> [RECORDS]:

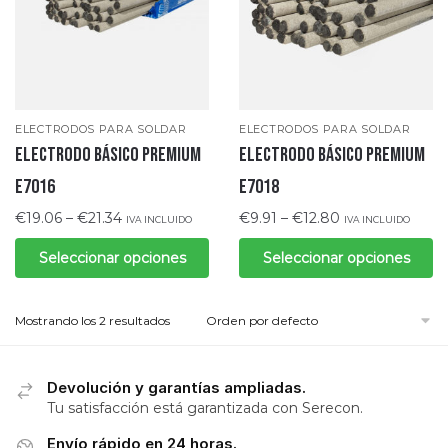
ELECTRODOS PARA SOLDAR
ELECTRODOS PARA SOLDAR
ELECTRODO BÁSICO PREMIUM
ELECTRODO BÁSICO PREMIUM
E7016
E7018
€
19.06
–
€
21.34
€
9.91
–
€
12.80
IVA INCLUIDO
IVA INCLUIDO
Seleccionar opciones
Seleccionar opciones
Mostrando los 2 resultados
Devolución y garantías ampliadas.
Tu satisfacción está garantizada con Serecon.
Envío rápido en 24 horas.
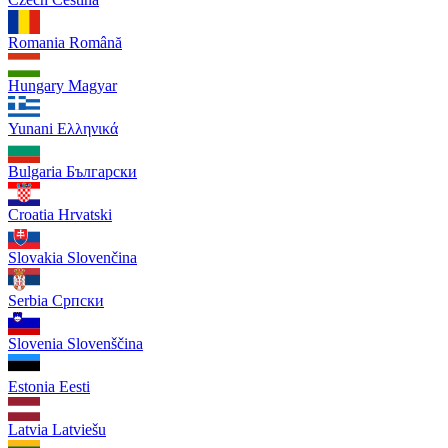
Romania
Română
Hungary
Magyar
Yunani
Ελληνικά
Bulgaria
Български
Croatia
Hrvatski
Slovakia
Slovenčina
Serbia
Српски
Slovenia
Slovenščina
Estonia
Eesti
Latvia
Latviešu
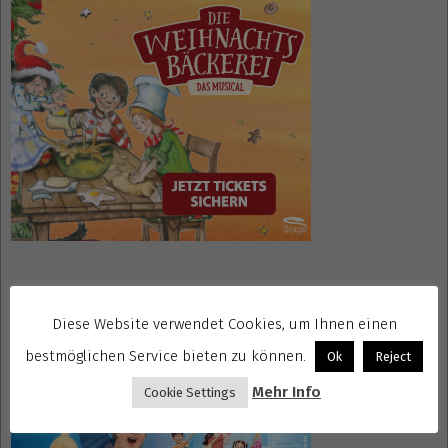
Mrs. Doubtfire Tickets
Diese Website verwendet Cookies, um Ihnen einen
bestmöglichen Service bieten zu können.
Ok
Reject
Mehr Info
Cookie Settings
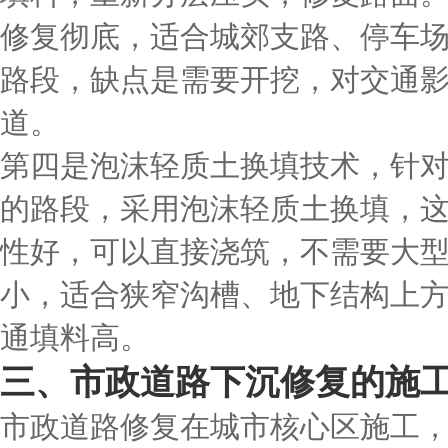
修复彻底，适合城郊支路、停车
路段，缺点是需要开挖，对交通
道。
第四是泡沫轻质土换填技术，针
的路段，采用泡沫轻质土换填，
性好，可以直接浇筑，不需要大
小，适合狭窄沟槽、地下结构上
通填料高。
三、市政道路下沉修复的施
市政道路修复在城市核心区施工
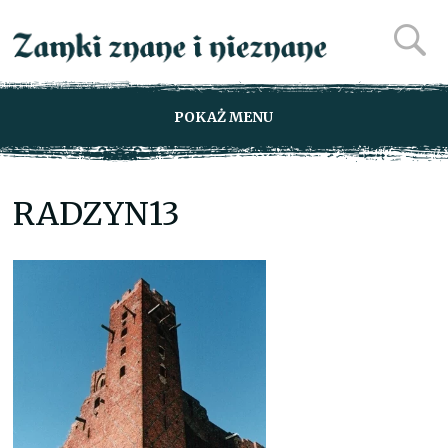
POKAŻ MENU
RADZYN13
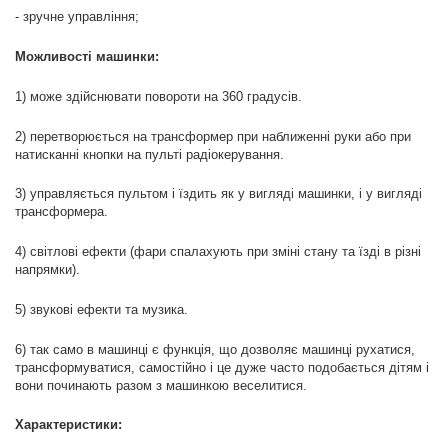
- зручне управління;
Можливості машинки:
1) може здійснювати повороти на 360 градусів.
2) перетворюється на трансформер при наближенні руки або при
натисканні кнопки на пульті радіокерування.
3) управляється пультом і їздить як у вигляді машинки, і у вигляді
трансформера.
4) світлові ефекти (фари спалахують при зміні стану та їзді в різні
напрямки).
5) звукові ефекти та музика.
6) так само в машинці є функція, що дозволяє машинці рухатися,
трансформуватися, самостійно і це дуже часто подобається дітям і
вони починають разом з машинкою веселитися.
Характеристики:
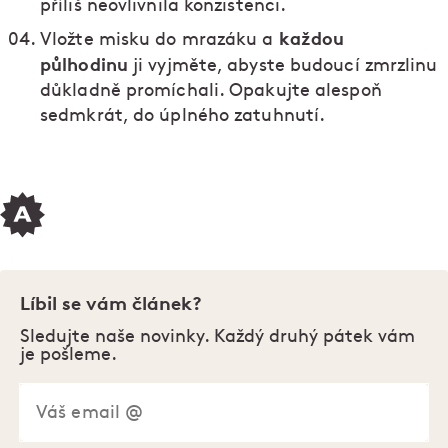
příliš neovlivnila konzistenci.
každou
Vložte misku do mrazáku a
půlhodinu
ji vyjměte, abyste budoucí zmrzlinu
důkladně promíchali. Opakujte alespoň
sedmkrát, do úplného zatuhnutí.
Líbil se vám článek?
Sledujte naše novinky. Každý druhý pátek vám
je pošleme.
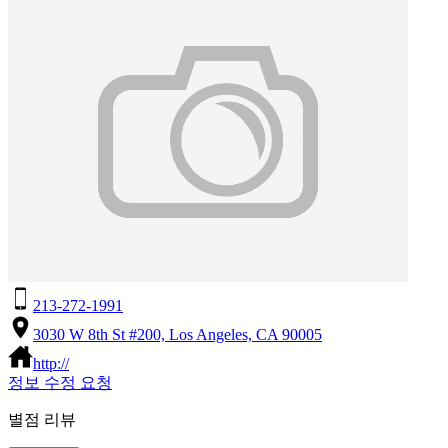
213-272-1991
3030 W 8th St #200, Los Angeles, CA 90005
http://
정보 수정 요청
별점 리뷰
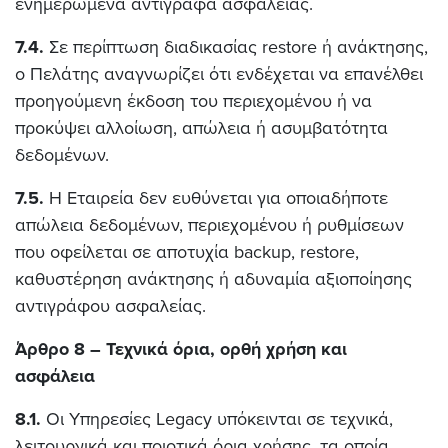
ενημερωμένα αντίγραφα ασφαλείας.
7.4.
Σε περίπτωση διαδικασίας restore ή ανάκτησης,
ο Πελάτης αναγνωρίζει ότι ενδέχεται να επανέλθει
προηγούμενη έκδοση του περιεχομένου ή να
προκύψει αλλοίωση, απώλεια ή ασυμβατότητα
δεδομένων.
7.5.
Η Εταιρεία δεν ευθύνεται για οποιαδήποτε
απώλεια δεδομένων, περιεχομένου ή ρυθμίσεων
που οφείλεται σε αποτυχία backup, restore,
καθυστέρηση ανάκτησης ή αδυναμία αξιοποίησης
αντιγράφου ασφαλείας.
Άρθρο 8 – Τεχνικά όρια, ορθή χρήση και
ασφάλεια
8.1.
Οι Υπηρεσίες Legacy υπόκεινται σε τεχνικά,
λειτουργικά και ποιοτικά όρια χρήσης, τα οποία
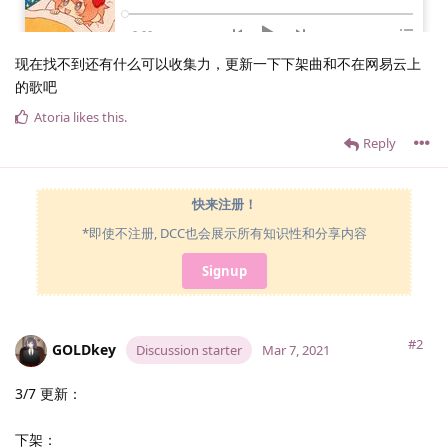
现在找不到还有什么可以收集力，更新一下下架曲和不在网易云上
的歌吧
Atoria
likes this
.
Reply
快来注册！
*即使不注册, DCC也会展示所有知识性和分享内容
Signup
#2
GOLDkey
Discussion starter
Mar 7, 2021
3/7 更新：
下架：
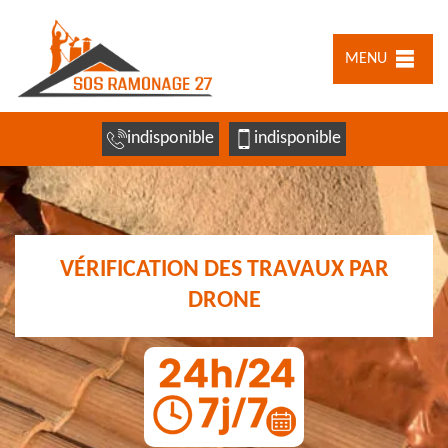
MENU
indisponible
indisponible
VÉRIFICATION DES TRAVAUX PAR
DRONE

> [ASSIGNMENT]:
Make an exact copy of every record, pictures excluded.

> [WRITTEN SOLUTION]:
ELECTRODOS PARA SOLDAR
ELECTRODOS PARA SOLDAR
ELECTRODO BÁSICO PREMIUM
ELECTRODO BÁSICO PREMIUM
E7016
E7018
€
19.06
–
€
21.34
€
9.91
–
€
12.80
IVA INCLUIDO
IVA INCLUIDO
Seleccionar opciones
Seleccionar opciones
Mostrando los 2 resultados
Devolución y garantías ampliadas.
Tu satisfacción está garantizada con Serecon.
Envío rápido en 24 horas.
Romania
Română
Hungary
Magyar
Yunani
Ελληνικά
Bulgaria
Български
Croatia
Hrvatski
Slovakia
Slovenčina
Serbia
Српски
Slovenia
Slovenščina
Estonia
Eesti
Latvia
Latviešu
Mrs. Doubtfire Tickets
Diese Website verwendet Cookies, um Ihnen einen
bestmöglichen Service bieten zu können.
Ok
Reject
Mehr Info
Cookie Settings
修复彻底，适合城郊支路、停车
路段，缺点是需要开挖，对交通
道。
第四是泡沫轻质土换填技术，针
的路段，采用泡沫轻质土换填，
性好，可以直接浇筑，不需要大
小，适合狭窄沟槽、地下结构上
通填料高。
三、市政道路下沉修复的施
市政道路修复在城市核心区施工
POKAŻ MENU
RADZYN13
- зручне управління;
Можливості машинки:
1) може здійснювати повороти на 360 градусів.
2) перетворюється на трансформер при наближенні руки або при
натисканні кнопки на пульті радіокерування.
3) управляється пультом і їздить як у вигляді машинки, і у вигляді
трансформера.
4) світлові ефекти (фари спалахують при зміні стану та їзді в різні
напрямки).
5) звукові ефекти та музика.
6) так само в машинці є функція, що дозволяє машинці рухатися,
трансформуватися, самостійно і це дуже часто подобається дітям і
вони починають разом з машинкою веселитися.
Характеристики:
příliš neovlivnila konzistenci.
každou
Vložte misku do mrazáku a
půlhodinu
ji vyjměte, abyste budoucí zmrzlinu
důkladně promíchali. Opakujte alespoň
sedmkrát, do úplného zatuhnutí.
Líbil se vám článek?
Sledujte naše novinky. Každý druhý pátek vám
je pošleme.
213-272-1991
3030 W 8th St #200, Los Angeles, CA 90005
http://
정보 수정 요청
별점 리뷰
ενημερωμένα αντίγραφα ασφαλείας.
7.4.
Σε περίπτωση διαδικασίας restore ή ανάκτησης,
ο Πελάτης αναγνωρίζει ότι ενδέχεται να επανέλθει
προηγούμενη έκδοση του περιεχομένου ή να
προκύψει αλλοίωση, απώλεια ή ασυμβατότητα
δεδομένων.
7.5.
Η Εταιρεία δεν ευθύνεται για οποιαδήποτε
απώλεια δεδομένων, περιεχομένου ή ρυθμίσεων
που οφείλεται σε αποτυχία backup, restore,
καθυστέρηση ανάκτησης ή αδυναμία αξιοποίησης
αντιγράφου ασφαλείας.
Άρθρο 8 – Τεχνικά όρια, ορθή χρήση και
ασφάλεια
8.1.
Οι Υπηρεσίες Legacy υπόκεινται σε τεχνικά,
λειτουργικά και ποιοτικά όρια χρήσης, τα οποία
现在找不到还有什么可以收集力，更新一下下架曲和不在网易云上
的歌吧
Atoria
likes this
.
Reply
快来注册！
*即使不注册, DCC也会展示所有知识性和分享内容
Signup
#2
GOLDkey
Discussion starter
Mar 7, 2021
3/7 更新：
下架：
MENU
indisponible
indisponible
VÉRIFICATION DES TRAVAUX PAR
DRONE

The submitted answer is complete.